18. Filmin yaratacağı etkiler



Özellikle filmin Türkiye izleyicisi tarafından nasıl karşılanacağı büyük bir soru işareti. Osmanlıyı yoğun bir şekilde konuştuğumuz özellikle son yıllarda, Osmanlı üzerinden Türklere çok sert bir bakış açısı sunan bu filmi sadece sanatsal açıdan incelemek oldukça zor görünüyor. Saptırılmış bir tarih kurgusunun olduğu filmin Romanya'da nasıl karşılanacağı da ayrı bir merak konusu. Bir Hollywood filminde Viyana'yı ele geçirip Avrupa'ya diz çöktüren bir Osmanlı Devletini izlemek bize ne kadar çekici gelirdi acaba? 

19. Hollywood propagandası



Hollywood yönetmenlerinin bazılarının Pentagon destekli projelere imza attığı bilinen bir gerçek. Bir filmde luzumsuz yere bir çok Amerikan bayrağı görüyorsanızbu dikkatinizi çeker. Bu konuda Michael Bay, en çok kabak tadı vermiş isimlerin başında gelir. Ancak bazı filmlerde ise direk olarak belirli ülkeler hedef alınır. Özellikle Soğuk Savaş döneminde Rocky'nin Ivan Drago'yu patakladığı filme kadar bir çok Anti-Rus filmi yapılmıştır. Aynı şekilde İran-Amerikan ilişkilerinin gerildiği dönemlerde 300 Spartalı gibi yapımlar tarihi rövanşlar almak üzere sahneye çıkarlar. Başka bir örnek vermek gerekirse üstüne yüzlerce film yapılmış olmasına karşın Hitler Almanya'sına adeta kurşun sıkan yapımlar hala karşımıza çıkmakta.
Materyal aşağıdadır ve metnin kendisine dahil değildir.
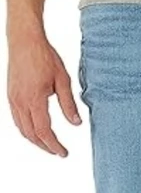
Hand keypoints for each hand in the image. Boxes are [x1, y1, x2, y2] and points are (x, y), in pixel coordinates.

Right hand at [7, 32, 81, 156]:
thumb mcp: (63, 80)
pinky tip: (35, 130)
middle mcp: (20, 102)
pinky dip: (26, 130)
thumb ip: (69, 104)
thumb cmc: (44, 56)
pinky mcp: (10, 95)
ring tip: (48, 144)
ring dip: (35, 140)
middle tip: (58, 152)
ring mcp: (13, 99)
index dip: (54, 145)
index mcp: (34, 99)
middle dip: (45, 146)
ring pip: (22, 129)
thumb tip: (76, 123)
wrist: (24, 40)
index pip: (43, 131)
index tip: (63, 153)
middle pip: (31, 134)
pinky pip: (17, 119)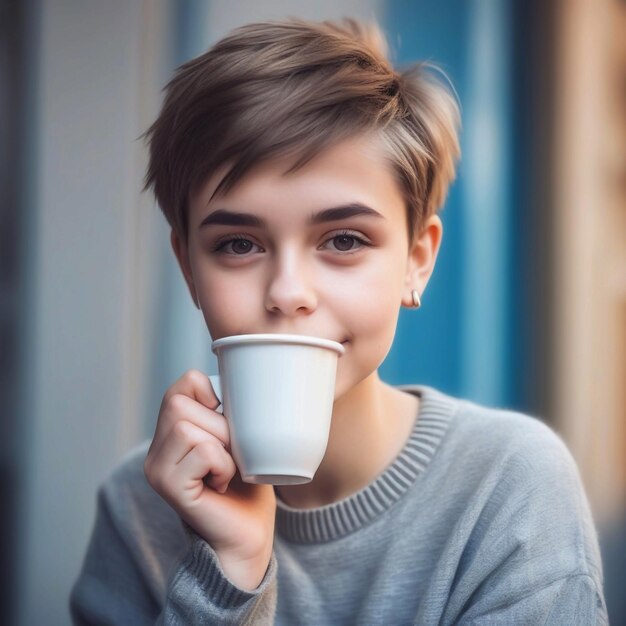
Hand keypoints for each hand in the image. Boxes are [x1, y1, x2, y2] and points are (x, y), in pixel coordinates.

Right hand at [144, 369, 275, 589]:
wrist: (249, 534)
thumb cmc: (248, 484)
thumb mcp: (238, 435)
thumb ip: (224, 409)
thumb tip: (231, 377)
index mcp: (170, 432)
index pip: (181, 385)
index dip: (212, 395)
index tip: (227, 423)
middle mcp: (156, 449)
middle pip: (181, 404)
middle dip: (220, 425)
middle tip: (231, 453)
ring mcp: (157, 469)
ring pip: (188, 427)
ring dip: (223, 447)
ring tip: (226, 469)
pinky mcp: (168, 486)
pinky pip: (202, 452)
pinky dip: (223, 465)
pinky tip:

Dracula Untold, vampir hikayesini konu almaktan öte Türkleri adeta hedef tahtasına koyan, bir iş çıkartmış. Bu filmin ardından Hollywood'dan gelebilecek Anti-Türk yapımları dikkatli takip etmek gerekiyor, eğer arkası gelirse biraz oturup düşünmek lazım. 

Bonus: Çözüm?



Bu filmin üstümüzde bırakacağı gerilimi tek bir şey paklar: Cüneyt Arkın! Artık top Yeşilçam'da. Cüneyt Arkın'a gençlik aşısı mı yaptırılır ne yapılır, ama bir şekilde yolunu bulup eline kılıcını, altına atını vermek şart. Bu meseleyi ancak Kara Murat Temizler. Luke Evans böyle bir hesaplaşmaya ikna olur mu bilmiyoruz ama saptırılan tarihi tekrar yoluna sokmak Yeşilçam'ın boynunun borcu olacak gibi gözüküyor.